PROBLEM DESCRIPTION:
Your task is to quote the records from their first line through the line containing "analysis of adenocarcinoma", with nothing added or left out.

-- EXTRACTED RECORDS follows --

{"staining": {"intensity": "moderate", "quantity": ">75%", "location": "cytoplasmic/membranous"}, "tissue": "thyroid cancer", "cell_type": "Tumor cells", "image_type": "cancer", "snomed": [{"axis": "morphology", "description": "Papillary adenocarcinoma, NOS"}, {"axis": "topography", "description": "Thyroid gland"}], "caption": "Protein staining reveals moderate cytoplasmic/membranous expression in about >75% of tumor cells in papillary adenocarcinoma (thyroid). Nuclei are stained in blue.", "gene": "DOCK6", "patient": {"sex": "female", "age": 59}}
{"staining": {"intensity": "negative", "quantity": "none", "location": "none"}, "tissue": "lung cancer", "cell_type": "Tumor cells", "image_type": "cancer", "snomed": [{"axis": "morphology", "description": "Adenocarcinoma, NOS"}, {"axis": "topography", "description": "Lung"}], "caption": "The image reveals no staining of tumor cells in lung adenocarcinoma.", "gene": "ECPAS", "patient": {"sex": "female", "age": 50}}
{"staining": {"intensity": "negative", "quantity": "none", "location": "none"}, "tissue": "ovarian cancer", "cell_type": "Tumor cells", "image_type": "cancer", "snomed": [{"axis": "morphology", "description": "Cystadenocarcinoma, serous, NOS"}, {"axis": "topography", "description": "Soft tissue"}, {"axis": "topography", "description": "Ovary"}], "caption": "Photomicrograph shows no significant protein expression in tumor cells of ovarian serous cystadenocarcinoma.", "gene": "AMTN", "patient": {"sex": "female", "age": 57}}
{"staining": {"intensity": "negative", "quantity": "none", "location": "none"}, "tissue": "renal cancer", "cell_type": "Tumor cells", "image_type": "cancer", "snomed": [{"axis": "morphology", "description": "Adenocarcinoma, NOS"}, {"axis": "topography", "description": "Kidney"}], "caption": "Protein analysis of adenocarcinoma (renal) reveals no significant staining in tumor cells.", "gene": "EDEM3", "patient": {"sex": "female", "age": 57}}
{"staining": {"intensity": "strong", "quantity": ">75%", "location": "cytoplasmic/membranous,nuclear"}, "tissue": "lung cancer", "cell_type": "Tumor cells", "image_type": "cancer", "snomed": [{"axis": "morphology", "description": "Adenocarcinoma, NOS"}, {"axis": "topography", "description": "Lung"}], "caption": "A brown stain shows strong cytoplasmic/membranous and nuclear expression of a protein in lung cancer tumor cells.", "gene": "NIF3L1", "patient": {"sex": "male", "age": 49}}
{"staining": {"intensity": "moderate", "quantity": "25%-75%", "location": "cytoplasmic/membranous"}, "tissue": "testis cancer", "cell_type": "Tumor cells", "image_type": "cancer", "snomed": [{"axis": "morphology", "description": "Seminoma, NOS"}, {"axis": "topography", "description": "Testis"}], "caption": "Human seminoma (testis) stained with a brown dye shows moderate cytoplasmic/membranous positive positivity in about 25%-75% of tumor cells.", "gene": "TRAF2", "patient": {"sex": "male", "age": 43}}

-- EXTRACTED RECORDS concluded --

COMPLETED EXERCISE:
{"staining": {"intensity": "moderate", "quantity": ">75%", "location": "cytoplasmic/membranous"}, "tissue": "thyroid cancer", "cell_type": "Tumor cells", "image_type": "cancer", "snomed": [{"axis": "morphology", "description": "Papillary adenocarcinoma, NOS"}, {"axis": "topography", "description": "Thyroid gland"}], "caption": "Protein staining reveals moderate cytoplasmic/membranous expression in about >75% of tumor cells in papillary adenocarcinoma (thyroid). Nuclei are stained in blue.", "gene": "DOCK6", "patient": {"sex": "female", "age": 59}}
{"staining": {"intensity": "negative", "quantity": "none", "location": "none"}, "tissue": "lung cancer", "cell_type": "Tumor cells", "image_type": "cancer", "snomed": [{"axis": "morphology", "description": "Adenocarcinoma, NOS"}, {"axis": "topography", "description": "Lung"}], "caption": "The image reveals no staining of tumor cells in lung adenocarcinoma.", "gene": "ECPAS", "patient": {"sex": "female", "age": 50}}
{"staining": {"intensity": "negative", "quantity": "none", "location": "none"}, "tissue": "ovarian cancer", "cell_type": "Tumor cells", "image_type": "cancer", "snomed": [{"axis": "morphology", "description": "Cystadenocarcinoma, serous, NOS"}, {"axis": "topography", "description": "Soft tissue"}, {"axis": "topography", "description": "Ovary"}], "caption": "Photomicrograph shows no significant protein expression in tumor cells of ovarian serous cystadenocarcinoma.", "gene": "AMTN", "patient": {"sex": "female", "age": 57}}
{"staining": {"intensity": "negative", "quantity": "none", "location": "none"}, "tissue": "renal cancer", "cell_type": "Tumor cells", "image_type": "cancer", "snomed": [{"axis": "morphology", "description": "Adenocarcinoma, NOS"}, {"axis": "topography", "description": "Kidney"}], "caption": "Protein analysis of adenocarcinoma (renal) reveals no significant staining in tumor cells.", "gene": "EDEM3", "patient": {"sex": "female", "age": 57}}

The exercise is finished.